The election of the Rudd Labor government in 2007 saw a seamless political transition. Under both Kevin Rudd and then Julia Gillard, who replaced him in June 2010 through an anti-democratic coup carried out behind the backs of the population, the deepening of the anti-democratic onslaught has continued. Labor had already ditched its promise of a judicial inquiry into the SIEV X disaster in 2004, and has subsequently blocked two Senate motions for an official investigation, in 2008 and earlier this month. Last December, the Gillard Labor government had its own “SIEV X”, when a boat crashed against the cliffs of Christmas Island after Australian authorities ignored warnings about the approaching vessel. At least 50 asylum seekers died as a result, although the exact number remains unknown.

 

Under Prime Minister Gillard, Labor is now outdoing the Howard government in persecuting refugees. Almost 5,000 asylum seekers—including 512 women and 848 children—are currently languishing under indefinite detention in inhuman facilities around the country. In an effort to revive its “Malaysian Solution”, Gillard is seeking to overturn a High Court ruling that found that her government’s plan to deport asylum seekers to Malaysia—a country that is not a signatory to the Refugee Convention—was in breach of international and domestic law.

 

All the essential features of the “counter-terrorism” regime of the Howard government have been retained and extended, and new offences, such as terrorist “hoaxes” have been added. The resources and powers of the Australian Federal Police and intelligence agencies have been boosted to levels far exceeding those under Howard.

 

At the same time, the Gillard government has given its unwavering support to the Obama administration’s wars of aggression, which have extended to Pakistan and Libya, and to its criminal methods. Not one objection has been raised to the remote-controlled assassinations of American citizens, along with hundreds of Afghans and Pakistanis, by CIA drones.
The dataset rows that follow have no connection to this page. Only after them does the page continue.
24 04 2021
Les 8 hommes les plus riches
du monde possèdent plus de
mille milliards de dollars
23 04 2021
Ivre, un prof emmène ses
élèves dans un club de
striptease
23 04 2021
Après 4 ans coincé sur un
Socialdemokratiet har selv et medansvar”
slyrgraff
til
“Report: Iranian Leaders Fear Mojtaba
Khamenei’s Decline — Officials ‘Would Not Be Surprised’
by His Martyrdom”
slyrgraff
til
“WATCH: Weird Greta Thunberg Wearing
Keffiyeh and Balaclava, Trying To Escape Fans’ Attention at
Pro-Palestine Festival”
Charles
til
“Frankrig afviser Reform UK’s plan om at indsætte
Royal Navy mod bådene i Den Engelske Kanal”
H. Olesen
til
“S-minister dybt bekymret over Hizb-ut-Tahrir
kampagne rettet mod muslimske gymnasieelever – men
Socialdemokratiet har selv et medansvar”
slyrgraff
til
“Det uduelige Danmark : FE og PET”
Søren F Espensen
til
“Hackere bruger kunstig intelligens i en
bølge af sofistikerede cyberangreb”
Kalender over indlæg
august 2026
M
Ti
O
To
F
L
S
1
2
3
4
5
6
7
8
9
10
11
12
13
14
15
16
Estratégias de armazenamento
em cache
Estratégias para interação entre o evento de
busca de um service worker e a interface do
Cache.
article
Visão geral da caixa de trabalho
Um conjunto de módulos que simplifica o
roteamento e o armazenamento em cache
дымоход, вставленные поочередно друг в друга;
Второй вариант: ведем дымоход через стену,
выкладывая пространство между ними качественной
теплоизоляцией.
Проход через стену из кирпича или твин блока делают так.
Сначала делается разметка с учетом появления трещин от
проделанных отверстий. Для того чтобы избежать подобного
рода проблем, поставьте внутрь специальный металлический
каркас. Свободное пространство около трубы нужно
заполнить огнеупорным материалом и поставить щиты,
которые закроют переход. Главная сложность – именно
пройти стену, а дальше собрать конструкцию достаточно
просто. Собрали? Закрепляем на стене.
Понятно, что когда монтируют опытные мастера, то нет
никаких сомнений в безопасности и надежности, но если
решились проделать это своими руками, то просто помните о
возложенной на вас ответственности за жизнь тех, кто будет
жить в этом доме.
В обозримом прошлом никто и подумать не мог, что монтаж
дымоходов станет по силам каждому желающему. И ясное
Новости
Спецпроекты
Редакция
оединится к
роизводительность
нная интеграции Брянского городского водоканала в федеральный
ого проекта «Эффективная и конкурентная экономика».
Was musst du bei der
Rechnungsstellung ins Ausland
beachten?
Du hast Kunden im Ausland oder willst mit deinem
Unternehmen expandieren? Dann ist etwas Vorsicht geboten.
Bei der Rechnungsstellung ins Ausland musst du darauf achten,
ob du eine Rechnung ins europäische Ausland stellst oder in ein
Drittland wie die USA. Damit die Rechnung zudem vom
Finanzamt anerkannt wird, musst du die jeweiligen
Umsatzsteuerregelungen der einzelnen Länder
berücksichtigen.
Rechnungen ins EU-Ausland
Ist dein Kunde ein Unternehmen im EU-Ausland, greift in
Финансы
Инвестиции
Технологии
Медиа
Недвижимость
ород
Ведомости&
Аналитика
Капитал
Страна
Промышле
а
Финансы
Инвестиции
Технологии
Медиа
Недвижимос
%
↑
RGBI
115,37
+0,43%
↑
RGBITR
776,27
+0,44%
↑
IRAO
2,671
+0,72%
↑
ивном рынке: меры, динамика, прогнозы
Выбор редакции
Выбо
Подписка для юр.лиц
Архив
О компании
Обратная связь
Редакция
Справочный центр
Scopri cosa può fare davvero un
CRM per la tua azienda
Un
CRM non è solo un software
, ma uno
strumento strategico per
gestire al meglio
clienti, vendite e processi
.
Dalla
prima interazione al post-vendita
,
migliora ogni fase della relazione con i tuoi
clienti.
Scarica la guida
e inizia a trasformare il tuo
And far from defending the Australian citizen Julian Assange from likely extradition to the US, the Labor government has joined Washington in seeking to silence the WikiLeaks founder, whose only “offence” has been to expose the skulduggery and crimes of American imperialism.

 

A decade after the sinking of the SIEV X, the implications of what was allowed to happen to its 353 passengers have become far clearer. Under conditions of the deepening crisis of global capitalism, and sharpening economic, political and social tensions, the callous and calculated disregard for human life was no aberration, or isolated incident, but part of a definite political shift within the entire official establishment to abandon any, even nominal, adherence to democratic and legal norms.

 

What began as an assault on the most vulnerable layers of society—refugees and Aborigines—is being rapidly extended to the broader population. The universal response of the political representatives of finance and corporate capital, including the Australian Labor government, to dissent and resistance to their programs of austerity and social inequality is violence and open repression. The attacks unleashed against protesters in Egypt at the beginning of the year now find their parallels in the police state violence and mass arrests of the anti-Wall Street demonstrators in the US, and their counterparts internationally, including in Sydney and Melbourne.

 

The SIEV X tragedy serves as a timely reminder that the ruling elites and their governments will stop at nothing to defend their power and privileges. Basic social, legal and democratic rights cannot be secured within the framework of parliamentary pressure politics, but require the independent political mobilisation of the working class to overturn the bankrupt capitalist profit system and establish a workers’ government, dedicated to transforming society in the interests of the vast majority, not a tiny wealthy elite. Amid the revolutionary upheavals now beginning to emerge globally, that means workers and young people turning to the socialist and internationalist program advanced by the Socialist Equality Party and participating in the fight to build it.